Alberta parents are being warned about the danger of children swallowing button batteries.
Serious injury, including internal burning and corrosion can result, so these small power cells need to be kept away from kids, states a release from Alberta Health Services.
Several recent cases of young children swallowing button batteries have already been reported in Alberta. Some children have required hospitalization, so AHS also wants parents to be aware of signs a child might have ingested these pill-like batteries.
Button batteries are used to power small electronic devices, watches, cameras, calculators, hearing aids and computer games.

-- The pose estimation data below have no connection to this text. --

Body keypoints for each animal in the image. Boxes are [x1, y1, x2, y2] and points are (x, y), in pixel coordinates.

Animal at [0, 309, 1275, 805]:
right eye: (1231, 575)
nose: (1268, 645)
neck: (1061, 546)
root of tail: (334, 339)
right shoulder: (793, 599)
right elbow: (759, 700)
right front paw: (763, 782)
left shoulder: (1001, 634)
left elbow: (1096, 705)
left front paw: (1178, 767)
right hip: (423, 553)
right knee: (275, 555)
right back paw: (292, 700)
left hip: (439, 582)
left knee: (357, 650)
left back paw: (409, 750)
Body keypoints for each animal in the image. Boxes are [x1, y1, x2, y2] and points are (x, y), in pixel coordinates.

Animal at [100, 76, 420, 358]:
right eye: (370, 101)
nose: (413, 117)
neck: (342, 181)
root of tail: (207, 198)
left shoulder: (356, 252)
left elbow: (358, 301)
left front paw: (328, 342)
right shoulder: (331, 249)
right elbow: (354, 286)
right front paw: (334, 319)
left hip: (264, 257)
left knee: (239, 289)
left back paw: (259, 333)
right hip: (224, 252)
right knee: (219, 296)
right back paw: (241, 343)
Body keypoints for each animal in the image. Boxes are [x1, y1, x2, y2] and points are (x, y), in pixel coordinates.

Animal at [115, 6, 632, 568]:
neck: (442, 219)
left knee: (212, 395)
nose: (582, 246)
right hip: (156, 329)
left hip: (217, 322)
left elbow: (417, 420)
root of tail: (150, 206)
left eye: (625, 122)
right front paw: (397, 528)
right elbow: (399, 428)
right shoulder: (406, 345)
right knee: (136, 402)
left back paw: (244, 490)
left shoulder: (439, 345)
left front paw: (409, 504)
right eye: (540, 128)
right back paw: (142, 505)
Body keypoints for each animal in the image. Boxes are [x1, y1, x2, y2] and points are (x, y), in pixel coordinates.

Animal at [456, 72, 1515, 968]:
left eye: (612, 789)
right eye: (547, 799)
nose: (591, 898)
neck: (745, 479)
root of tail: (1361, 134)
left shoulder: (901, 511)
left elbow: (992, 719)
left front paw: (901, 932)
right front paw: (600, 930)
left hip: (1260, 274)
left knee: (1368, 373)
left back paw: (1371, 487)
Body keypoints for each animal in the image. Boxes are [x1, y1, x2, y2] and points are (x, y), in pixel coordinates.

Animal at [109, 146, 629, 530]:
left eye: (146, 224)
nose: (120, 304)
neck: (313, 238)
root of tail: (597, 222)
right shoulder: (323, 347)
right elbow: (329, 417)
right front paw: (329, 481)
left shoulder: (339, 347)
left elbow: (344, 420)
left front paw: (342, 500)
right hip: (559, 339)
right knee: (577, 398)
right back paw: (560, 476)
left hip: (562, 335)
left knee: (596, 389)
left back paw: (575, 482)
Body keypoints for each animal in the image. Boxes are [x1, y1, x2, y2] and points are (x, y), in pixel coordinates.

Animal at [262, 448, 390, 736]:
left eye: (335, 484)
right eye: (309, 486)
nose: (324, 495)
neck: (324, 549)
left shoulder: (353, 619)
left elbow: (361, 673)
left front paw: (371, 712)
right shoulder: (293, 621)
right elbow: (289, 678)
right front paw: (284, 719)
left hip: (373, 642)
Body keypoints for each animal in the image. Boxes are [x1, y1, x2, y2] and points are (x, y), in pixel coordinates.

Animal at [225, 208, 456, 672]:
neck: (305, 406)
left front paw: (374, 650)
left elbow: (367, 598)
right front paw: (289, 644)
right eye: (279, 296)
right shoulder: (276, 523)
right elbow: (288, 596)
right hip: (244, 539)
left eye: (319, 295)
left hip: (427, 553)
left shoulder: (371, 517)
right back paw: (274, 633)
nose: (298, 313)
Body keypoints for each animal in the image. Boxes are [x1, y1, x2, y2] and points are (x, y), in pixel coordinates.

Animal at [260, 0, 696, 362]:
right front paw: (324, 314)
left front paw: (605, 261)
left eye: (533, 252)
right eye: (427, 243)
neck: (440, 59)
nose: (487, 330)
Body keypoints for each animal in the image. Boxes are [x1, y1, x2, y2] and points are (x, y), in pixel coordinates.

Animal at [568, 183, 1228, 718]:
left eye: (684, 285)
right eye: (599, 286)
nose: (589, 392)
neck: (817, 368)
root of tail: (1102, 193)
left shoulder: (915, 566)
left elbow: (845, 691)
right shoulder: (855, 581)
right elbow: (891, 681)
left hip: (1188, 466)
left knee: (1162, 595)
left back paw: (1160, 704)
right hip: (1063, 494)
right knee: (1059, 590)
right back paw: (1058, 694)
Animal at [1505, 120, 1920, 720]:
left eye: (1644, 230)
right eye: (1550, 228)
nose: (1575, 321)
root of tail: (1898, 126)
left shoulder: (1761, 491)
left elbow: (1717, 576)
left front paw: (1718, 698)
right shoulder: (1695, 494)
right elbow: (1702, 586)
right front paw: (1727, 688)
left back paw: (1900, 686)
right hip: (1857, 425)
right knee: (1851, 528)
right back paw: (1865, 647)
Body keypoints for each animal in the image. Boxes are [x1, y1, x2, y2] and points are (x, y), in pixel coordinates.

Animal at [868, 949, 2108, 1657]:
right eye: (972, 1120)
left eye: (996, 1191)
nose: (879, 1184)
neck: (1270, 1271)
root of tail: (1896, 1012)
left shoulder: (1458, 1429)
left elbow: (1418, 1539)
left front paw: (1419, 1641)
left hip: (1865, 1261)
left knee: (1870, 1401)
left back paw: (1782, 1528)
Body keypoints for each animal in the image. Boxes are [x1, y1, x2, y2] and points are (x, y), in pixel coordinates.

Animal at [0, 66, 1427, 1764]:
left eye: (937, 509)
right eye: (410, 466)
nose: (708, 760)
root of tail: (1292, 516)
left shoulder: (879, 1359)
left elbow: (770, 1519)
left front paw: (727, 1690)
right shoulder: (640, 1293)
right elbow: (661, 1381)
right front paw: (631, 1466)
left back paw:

Because of their size, children can mistake them for food or candy and swallow them.
A child who ingests a battery could have trouble breathing; wheezing and/or drooling; coughing and gagging when eating; trouble swallowing; chest pain; belly pain; nausea and/or vomiting; loss of appetite; and fever.
Even if a child exhibits no symptoms, injury can still occur — even if the battery is dead or expired.
If you think someone has swallowed a button battery, do not induce vomiting. Take them to an emergency department immediately.
AHS states that serious injury can occur within two hours of the battery being swallowed. It may get stuck in the airway and destroy the tissue in the upper digestive tract. This damage is worse if the battery gets stuck in the esophagus (throat) instead of moving into the stomach.
AHS urges parents: Keep these batteries locked up, out of reach and out of sight of children; check battery compartments of products to ensure they are not easily opened; use the screws provided and tape to seal battery compartments; look for loose batteries on floors, tables, counters and dispose of them safely; and cover both sides of the battery with tape before storing or disposing.